● **Assignment**
Duplicate the text of every item below word for word, and leave the pictures out of your answer.

Dataset entries:

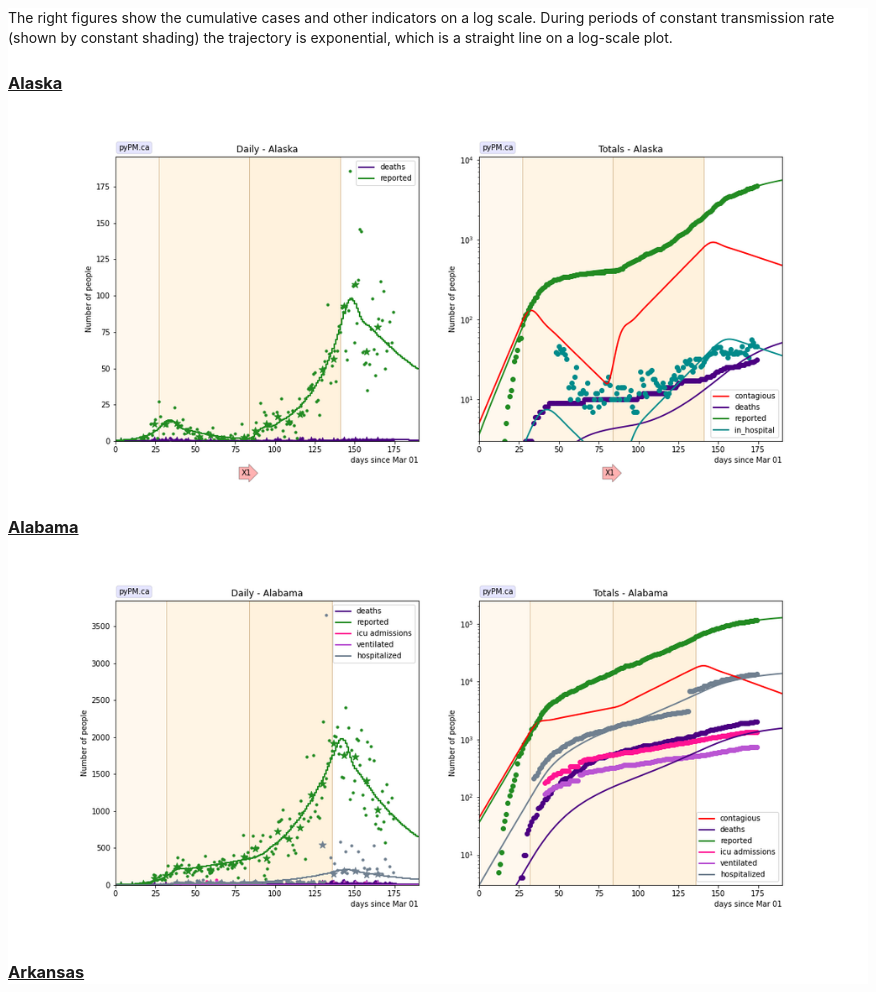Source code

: The right figures show the cumulative cases and other indicators on a log scale. During periods
of constant transmission rate (shown by constant shading) the trajectory is exponential, which
is a straight line on a log-scale plot.

### [Alaska](img/ak_2_3_0823.pdf)

![ak](img/ak_2_3_0823.png)

### [Alabama](img/al_2_3_0823.pdf)

![al](img/al_2_3_0823.png)

### [Arkansas](img/ar_2_3_0823.pdf)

● **Response area**
Source code

: The right figures show the cumulative cases and other indicators on a log scale. During periods
of constant transmission rate (shown by constant shading) the trajectory is exponential, which
is a straight line on a log-scale plot.

### [Alaska](img/ak_2_3_0823.pdf)

![ak](img/ak_2_3_0823.png)

### [Alabama](img/al_2_3_0823.pdf)

![al](img/al_2_3_0823.png)

### [Arkansas](img/ar_2_3_0823.pdf)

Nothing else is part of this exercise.